Source material:
- - - -
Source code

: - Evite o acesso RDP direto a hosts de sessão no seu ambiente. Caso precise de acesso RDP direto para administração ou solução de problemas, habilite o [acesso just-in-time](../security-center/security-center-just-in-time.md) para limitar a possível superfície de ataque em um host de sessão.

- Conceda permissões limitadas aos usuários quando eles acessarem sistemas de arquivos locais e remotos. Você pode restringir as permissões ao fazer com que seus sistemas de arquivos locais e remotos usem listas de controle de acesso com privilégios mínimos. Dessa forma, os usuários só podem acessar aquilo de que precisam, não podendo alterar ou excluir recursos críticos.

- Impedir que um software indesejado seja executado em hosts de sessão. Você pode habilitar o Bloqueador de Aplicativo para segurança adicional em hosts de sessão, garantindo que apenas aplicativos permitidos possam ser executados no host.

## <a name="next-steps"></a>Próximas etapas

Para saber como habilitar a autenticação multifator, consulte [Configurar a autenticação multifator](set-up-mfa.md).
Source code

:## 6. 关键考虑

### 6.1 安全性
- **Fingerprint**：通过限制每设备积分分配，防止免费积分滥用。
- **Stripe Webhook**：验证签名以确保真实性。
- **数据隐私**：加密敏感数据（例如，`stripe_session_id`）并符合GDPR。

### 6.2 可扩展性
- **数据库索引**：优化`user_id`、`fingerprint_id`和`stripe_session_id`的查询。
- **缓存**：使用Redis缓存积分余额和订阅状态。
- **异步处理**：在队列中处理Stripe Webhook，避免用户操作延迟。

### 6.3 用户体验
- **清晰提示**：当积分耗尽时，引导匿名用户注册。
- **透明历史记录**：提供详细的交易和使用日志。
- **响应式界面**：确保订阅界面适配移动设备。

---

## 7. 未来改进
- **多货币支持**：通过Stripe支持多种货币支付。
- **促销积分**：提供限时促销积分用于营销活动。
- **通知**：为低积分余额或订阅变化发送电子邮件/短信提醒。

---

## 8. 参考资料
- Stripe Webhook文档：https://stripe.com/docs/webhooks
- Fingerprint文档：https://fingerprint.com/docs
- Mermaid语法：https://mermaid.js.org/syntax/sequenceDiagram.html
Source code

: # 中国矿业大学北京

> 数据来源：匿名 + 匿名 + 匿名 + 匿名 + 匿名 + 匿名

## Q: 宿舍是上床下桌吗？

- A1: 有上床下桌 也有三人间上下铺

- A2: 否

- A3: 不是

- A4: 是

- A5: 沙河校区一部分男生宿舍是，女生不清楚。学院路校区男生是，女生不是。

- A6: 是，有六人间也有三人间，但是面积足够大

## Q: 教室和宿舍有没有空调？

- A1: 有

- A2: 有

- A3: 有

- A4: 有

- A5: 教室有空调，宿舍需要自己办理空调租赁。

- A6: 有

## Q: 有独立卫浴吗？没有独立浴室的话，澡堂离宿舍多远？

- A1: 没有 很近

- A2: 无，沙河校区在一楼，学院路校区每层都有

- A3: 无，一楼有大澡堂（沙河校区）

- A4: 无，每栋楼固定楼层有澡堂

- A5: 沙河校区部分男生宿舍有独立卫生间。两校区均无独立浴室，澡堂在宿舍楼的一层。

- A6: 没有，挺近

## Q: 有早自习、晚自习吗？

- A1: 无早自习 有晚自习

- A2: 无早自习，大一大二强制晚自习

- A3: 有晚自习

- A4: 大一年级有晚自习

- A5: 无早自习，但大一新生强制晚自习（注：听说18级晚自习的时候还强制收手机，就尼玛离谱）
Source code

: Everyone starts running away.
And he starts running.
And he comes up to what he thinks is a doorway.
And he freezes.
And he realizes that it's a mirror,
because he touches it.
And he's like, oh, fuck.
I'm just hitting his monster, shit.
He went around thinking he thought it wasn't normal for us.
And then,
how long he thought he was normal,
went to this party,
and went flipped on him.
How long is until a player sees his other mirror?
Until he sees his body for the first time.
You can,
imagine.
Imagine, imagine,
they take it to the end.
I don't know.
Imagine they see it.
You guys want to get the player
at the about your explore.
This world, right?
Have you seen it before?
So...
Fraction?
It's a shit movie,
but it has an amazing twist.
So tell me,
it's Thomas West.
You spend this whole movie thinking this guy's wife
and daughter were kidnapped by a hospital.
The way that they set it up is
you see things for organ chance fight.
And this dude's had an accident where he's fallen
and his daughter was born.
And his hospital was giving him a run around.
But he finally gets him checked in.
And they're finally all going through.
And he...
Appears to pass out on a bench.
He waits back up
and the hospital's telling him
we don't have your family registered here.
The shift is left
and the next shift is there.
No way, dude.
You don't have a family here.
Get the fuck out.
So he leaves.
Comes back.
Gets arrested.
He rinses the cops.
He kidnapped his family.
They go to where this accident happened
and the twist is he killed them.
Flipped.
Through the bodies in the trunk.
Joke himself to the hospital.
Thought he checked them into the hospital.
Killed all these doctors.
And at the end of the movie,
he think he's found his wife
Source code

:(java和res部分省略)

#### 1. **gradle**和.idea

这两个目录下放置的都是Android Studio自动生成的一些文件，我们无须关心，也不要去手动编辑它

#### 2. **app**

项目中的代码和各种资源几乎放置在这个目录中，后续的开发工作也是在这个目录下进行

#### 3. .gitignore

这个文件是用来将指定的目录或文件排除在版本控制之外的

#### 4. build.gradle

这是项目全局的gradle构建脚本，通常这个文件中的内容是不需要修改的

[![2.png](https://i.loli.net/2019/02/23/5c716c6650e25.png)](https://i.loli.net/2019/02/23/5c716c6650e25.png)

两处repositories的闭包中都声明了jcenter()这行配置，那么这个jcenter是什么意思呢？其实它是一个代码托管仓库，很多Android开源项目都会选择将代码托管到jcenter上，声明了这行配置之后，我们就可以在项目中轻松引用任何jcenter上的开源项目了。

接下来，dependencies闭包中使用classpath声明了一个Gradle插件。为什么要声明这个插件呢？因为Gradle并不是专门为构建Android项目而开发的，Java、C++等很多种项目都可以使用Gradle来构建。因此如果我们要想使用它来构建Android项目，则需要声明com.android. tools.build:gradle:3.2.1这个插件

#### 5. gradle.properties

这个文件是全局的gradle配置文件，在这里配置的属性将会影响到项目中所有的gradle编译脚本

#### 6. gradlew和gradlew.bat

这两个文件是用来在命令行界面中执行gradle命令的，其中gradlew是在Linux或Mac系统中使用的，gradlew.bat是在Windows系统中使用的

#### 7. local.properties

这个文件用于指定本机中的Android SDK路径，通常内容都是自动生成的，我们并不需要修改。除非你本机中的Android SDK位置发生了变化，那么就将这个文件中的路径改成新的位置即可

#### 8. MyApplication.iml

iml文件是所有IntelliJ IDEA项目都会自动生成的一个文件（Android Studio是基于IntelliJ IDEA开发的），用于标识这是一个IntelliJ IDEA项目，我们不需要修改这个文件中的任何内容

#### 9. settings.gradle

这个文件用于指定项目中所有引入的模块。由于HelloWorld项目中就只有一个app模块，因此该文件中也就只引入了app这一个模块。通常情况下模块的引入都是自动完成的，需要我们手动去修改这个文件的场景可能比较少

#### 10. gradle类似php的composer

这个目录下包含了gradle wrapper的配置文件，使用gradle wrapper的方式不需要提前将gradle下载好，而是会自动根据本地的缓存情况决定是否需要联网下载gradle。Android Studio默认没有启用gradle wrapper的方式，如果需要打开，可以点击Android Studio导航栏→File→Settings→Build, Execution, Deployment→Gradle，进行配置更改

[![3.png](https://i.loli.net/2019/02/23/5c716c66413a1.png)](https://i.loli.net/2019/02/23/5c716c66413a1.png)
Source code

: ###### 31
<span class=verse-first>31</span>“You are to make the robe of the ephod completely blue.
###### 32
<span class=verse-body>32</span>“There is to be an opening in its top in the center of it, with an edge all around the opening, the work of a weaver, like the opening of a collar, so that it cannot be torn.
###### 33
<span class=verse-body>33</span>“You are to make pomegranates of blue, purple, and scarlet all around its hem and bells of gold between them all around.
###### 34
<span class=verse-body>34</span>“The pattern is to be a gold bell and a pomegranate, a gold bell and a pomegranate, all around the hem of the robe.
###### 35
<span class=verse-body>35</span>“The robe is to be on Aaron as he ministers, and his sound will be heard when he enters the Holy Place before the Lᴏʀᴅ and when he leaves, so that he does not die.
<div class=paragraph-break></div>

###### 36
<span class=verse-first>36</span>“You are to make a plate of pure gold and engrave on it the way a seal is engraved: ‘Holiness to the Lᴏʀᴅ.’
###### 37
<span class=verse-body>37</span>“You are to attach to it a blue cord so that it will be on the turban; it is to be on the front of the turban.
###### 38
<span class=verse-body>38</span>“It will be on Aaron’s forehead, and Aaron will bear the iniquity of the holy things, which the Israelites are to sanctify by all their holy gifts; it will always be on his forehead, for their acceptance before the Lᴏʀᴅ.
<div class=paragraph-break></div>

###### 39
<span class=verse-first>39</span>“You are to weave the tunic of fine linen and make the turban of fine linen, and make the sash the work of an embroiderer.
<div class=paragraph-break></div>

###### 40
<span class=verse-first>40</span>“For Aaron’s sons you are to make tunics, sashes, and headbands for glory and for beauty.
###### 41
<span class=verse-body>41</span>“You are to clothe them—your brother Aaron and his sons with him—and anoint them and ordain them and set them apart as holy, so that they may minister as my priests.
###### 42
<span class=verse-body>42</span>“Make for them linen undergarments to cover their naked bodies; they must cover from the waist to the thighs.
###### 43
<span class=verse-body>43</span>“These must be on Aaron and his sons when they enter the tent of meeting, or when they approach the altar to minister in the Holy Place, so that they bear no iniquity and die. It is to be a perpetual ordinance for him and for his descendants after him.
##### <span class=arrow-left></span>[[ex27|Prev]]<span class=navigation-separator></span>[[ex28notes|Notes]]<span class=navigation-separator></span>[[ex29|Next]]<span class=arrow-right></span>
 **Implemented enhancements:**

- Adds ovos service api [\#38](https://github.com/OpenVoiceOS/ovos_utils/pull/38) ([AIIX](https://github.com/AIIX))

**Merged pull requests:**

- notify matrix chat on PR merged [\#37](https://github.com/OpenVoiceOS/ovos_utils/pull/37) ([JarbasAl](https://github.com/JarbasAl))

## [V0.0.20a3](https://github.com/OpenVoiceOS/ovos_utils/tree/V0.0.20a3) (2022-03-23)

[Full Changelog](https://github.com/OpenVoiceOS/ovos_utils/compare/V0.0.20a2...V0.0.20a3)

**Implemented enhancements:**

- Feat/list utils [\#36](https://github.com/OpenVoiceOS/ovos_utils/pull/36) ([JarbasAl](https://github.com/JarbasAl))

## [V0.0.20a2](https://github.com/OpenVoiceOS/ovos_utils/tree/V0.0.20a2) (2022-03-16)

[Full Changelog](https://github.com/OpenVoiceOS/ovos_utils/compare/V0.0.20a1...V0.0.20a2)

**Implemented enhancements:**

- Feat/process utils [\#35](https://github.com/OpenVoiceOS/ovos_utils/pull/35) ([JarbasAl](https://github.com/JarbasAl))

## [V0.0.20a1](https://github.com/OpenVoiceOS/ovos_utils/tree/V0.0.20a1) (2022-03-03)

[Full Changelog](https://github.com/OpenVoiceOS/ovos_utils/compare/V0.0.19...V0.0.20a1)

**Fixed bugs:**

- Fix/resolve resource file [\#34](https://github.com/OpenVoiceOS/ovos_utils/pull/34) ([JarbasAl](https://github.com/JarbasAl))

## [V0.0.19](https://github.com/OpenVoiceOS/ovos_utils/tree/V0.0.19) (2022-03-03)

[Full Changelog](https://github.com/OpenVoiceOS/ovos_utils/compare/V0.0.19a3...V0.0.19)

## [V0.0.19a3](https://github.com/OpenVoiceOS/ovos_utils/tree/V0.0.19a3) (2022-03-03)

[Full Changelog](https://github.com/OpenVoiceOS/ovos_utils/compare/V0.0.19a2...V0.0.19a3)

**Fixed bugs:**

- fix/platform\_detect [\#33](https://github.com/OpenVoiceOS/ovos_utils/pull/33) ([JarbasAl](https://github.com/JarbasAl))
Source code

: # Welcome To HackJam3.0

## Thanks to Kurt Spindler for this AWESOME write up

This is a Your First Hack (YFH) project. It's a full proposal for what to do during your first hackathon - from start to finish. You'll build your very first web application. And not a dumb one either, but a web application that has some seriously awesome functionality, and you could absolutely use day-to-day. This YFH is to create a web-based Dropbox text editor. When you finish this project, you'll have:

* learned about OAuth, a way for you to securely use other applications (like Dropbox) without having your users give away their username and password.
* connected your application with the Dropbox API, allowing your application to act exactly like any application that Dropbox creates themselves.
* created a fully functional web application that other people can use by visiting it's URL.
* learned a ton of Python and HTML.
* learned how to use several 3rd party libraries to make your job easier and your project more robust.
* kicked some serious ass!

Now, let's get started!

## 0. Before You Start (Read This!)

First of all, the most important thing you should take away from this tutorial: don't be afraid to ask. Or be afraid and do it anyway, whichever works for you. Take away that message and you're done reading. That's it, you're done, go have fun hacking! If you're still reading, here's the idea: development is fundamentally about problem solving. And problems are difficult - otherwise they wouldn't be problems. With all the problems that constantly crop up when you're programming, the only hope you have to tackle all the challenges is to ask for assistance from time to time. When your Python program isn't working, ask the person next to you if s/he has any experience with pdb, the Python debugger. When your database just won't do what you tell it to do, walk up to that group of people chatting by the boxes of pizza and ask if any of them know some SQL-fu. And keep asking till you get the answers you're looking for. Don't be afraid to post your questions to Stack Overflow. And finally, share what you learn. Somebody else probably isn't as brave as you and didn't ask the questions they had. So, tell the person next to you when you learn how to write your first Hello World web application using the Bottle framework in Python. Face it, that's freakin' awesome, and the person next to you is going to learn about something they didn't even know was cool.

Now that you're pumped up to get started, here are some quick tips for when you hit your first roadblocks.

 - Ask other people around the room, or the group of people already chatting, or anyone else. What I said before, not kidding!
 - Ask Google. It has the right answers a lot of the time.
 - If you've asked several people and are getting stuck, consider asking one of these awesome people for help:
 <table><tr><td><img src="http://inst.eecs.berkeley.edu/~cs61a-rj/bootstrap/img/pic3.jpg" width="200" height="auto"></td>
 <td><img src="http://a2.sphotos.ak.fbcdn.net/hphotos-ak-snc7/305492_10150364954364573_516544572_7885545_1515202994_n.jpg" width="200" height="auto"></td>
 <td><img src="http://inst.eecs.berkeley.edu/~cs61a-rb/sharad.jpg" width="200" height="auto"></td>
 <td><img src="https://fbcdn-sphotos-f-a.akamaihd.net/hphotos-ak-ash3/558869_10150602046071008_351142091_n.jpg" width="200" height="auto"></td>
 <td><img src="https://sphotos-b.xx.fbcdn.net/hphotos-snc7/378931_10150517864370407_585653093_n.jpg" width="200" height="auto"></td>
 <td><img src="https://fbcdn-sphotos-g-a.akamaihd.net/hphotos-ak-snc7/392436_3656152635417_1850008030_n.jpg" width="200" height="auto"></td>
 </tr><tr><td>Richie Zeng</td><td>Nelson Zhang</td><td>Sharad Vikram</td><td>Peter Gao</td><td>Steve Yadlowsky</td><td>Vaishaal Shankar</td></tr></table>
- - - -
What the exercise asks: Only the lines that contain the string "wife" should be copied from the entries above.

The completed task:
You spend this whole movie thinking this guy's wife
he think he's found his wife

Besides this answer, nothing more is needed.